● EXERCISE OBJECTIVE: Reproduce the records word for word, starting at the line that contains "Under every image write" and ending at the line that contains "0.017615, 0.579378, -0.206075]]", with both of those lines included. Leave the pictures out.

● MATERIAL SHOWN:
---

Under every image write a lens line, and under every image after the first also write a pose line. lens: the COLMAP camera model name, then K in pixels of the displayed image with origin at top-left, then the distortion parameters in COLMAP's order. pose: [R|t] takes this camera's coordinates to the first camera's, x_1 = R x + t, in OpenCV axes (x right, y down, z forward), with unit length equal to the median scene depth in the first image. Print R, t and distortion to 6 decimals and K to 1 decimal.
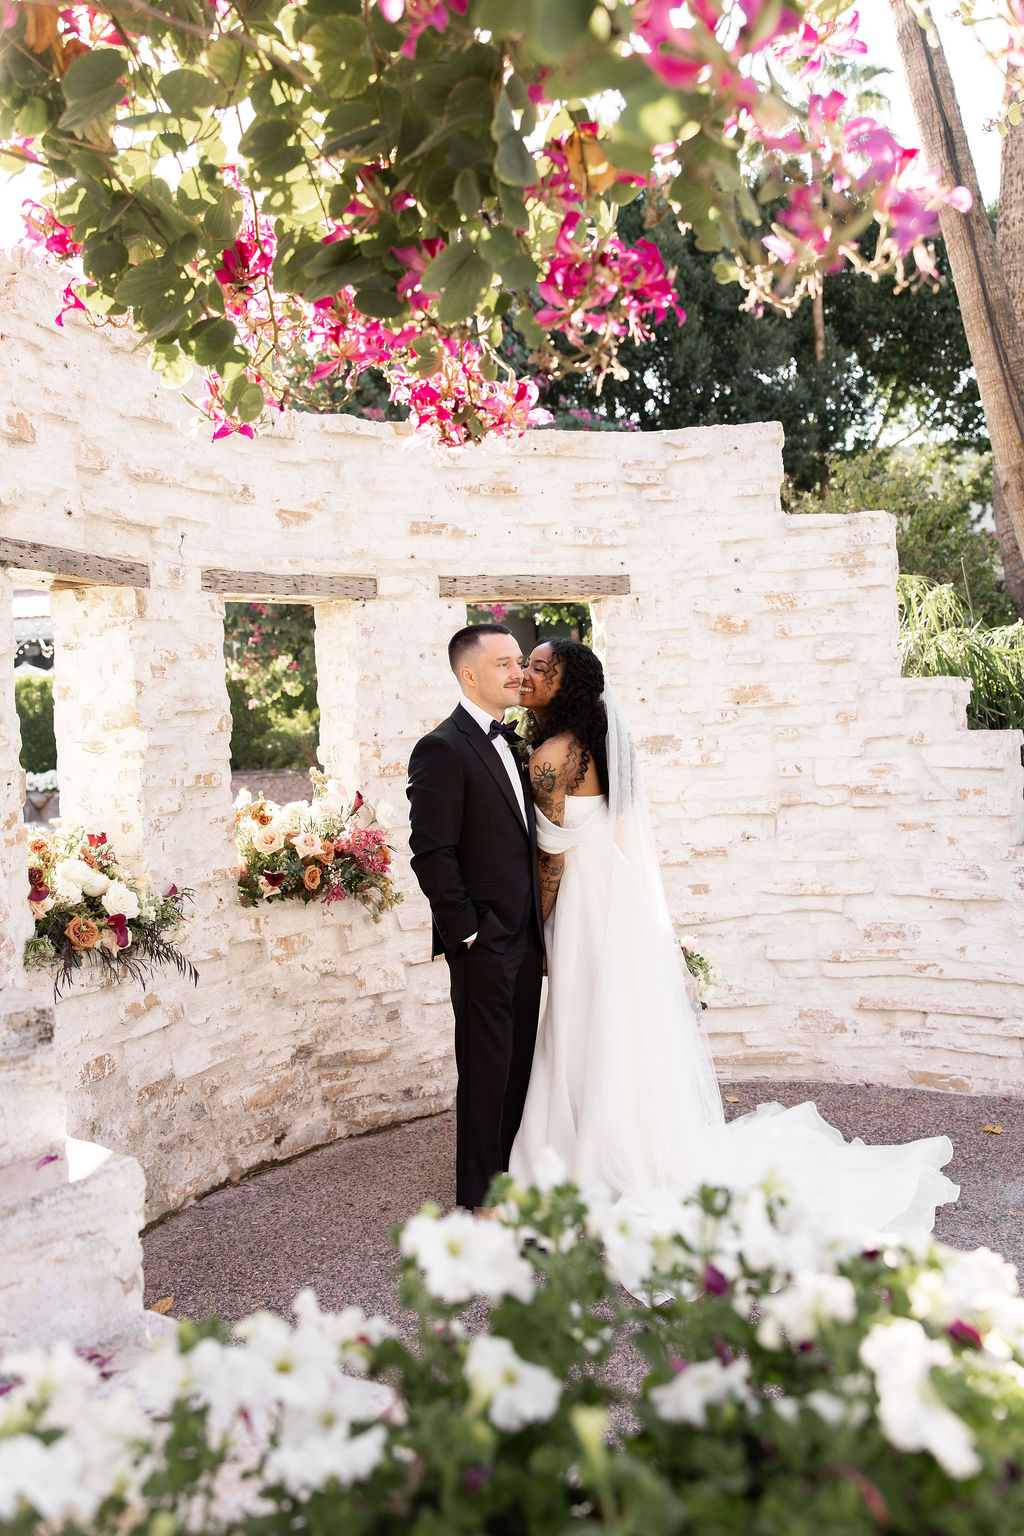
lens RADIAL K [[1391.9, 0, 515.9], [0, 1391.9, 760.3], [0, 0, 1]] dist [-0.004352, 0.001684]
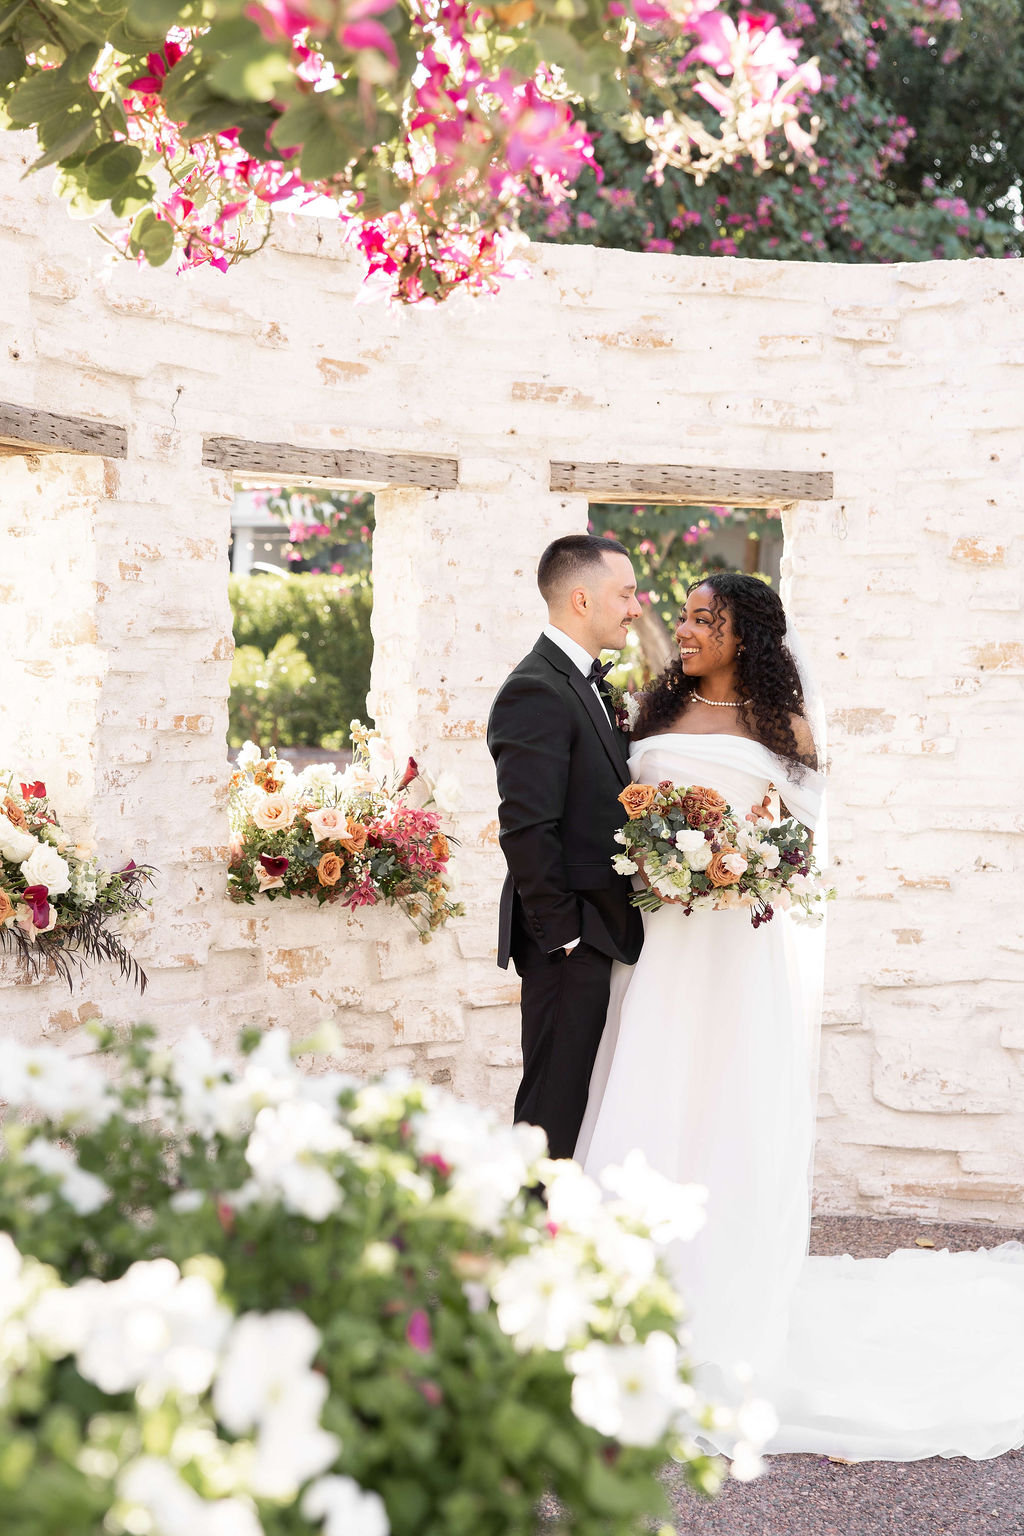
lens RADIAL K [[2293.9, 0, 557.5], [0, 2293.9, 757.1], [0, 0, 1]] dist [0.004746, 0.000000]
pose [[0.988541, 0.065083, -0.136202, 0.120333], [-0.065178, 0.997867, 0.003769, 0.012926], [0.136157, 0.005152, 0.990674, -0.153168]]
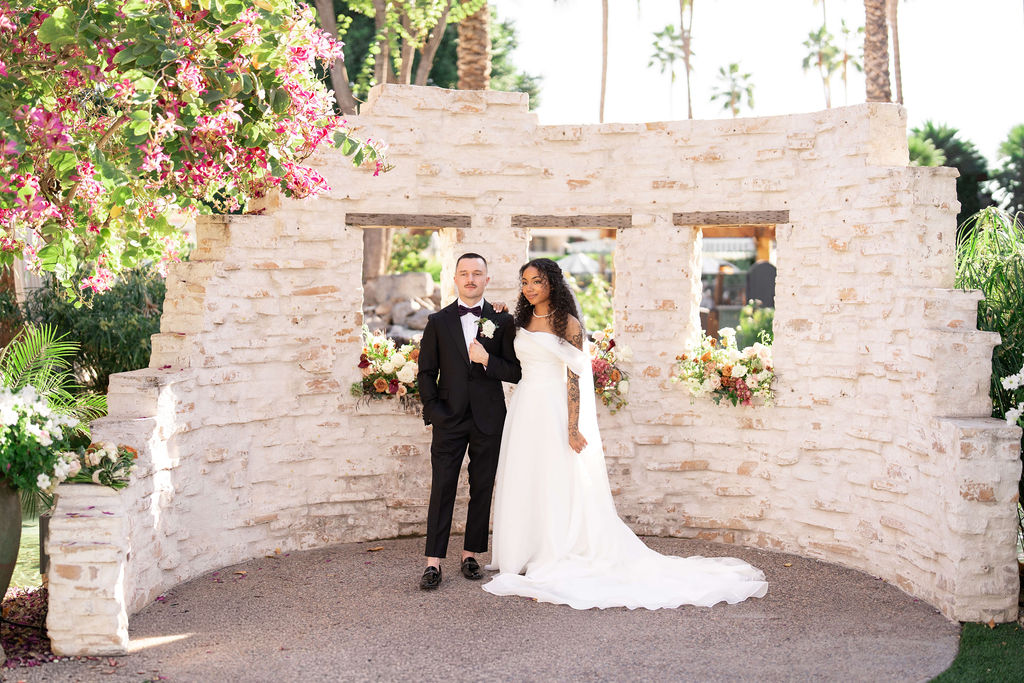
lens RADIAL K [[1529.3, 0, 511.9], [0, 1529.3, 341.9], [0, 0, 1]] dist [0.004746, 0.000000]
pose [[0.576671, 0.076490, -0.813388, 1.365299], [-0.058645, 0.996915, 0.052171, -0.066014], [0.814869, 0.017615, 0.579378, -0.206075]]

---

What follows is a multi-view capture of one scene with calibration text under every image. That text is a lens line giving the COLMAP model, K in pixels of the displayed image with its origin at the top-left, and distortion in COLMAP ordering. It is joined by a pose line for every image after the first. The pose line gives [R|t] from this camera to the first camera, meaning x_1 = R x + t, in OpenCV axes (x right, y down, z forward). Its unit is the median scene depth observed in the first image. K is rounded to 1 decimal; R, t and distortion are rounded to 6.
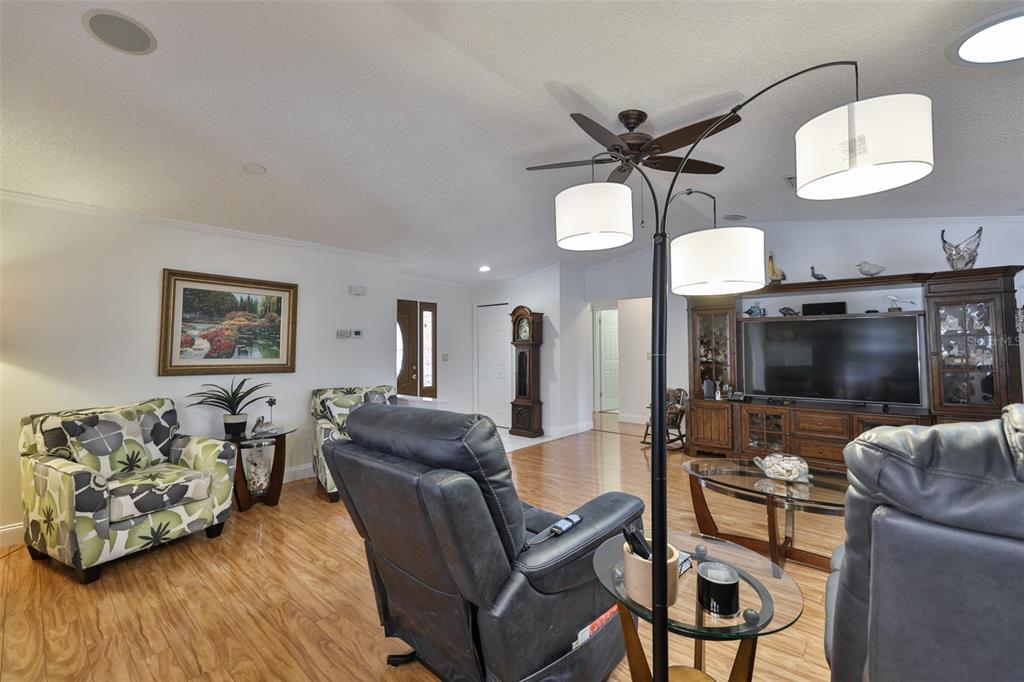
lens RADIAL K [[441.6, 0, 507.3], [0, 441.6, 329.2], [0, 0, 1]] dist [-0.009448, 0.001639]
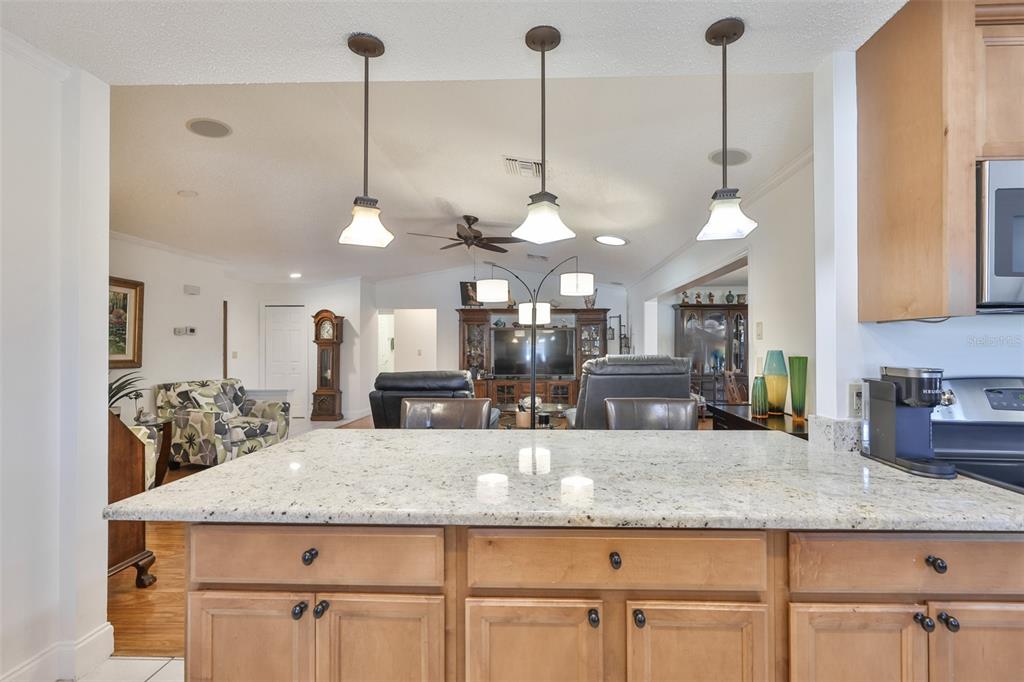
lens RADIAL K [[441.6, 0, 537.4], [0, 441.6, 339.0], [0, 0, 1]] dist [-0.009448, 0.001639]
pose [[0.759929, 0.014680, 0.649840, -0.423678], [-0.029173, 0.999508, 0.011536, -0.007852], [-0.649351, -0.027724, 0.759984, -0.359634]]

---

● RESULT OF THIS TASK:
Under every image write a lens line, and under every image after the first also write a pose line. lens: the COLMAP camera model name, then K in pixels of the displayed image with origin at top-left, then the distortion parameters in COLMAP's order. pose: [R|t] takes this camera's coordinates to the first camera's, x_1 = R x + t, in OpenCV axes (x right, y down, z forward), with unit length equal to the median scene depth in the first image. Print R, t and distortion to 6 decimals and K to 1 decimal.
lens RADIAL K [[1391.9, 0, 515.9], [0, 1391.9, 760.3], [0, 0, 1]] dist [-0.004352, 0.001684]
lens RADIAL K [[2293.9, 0, 557.5], [0, 2293.9, 757.1], [0, 0, 1]] dist [0.004746, 0.000000]
pose [[0.988541, 0.065083, -0.136202, 0.120333], [-0.065178, 0.997867, 0.003769, 0.012926], [0.136157, 0.005152, 0.990674, -0.153168]]
lens RADIAL K [[1529.3, 0, 511.9], [0, 1529.3, 341.9], [0, 0, 1]] dist [0.004746, 0.000000]
pose [[0.576671, 0.076490, -0.813388, 1.365299], [-0.058645, 0.996915, 0.052171, -0.066014], [0.814869, 0.017615, 0.579378, -0.206075]]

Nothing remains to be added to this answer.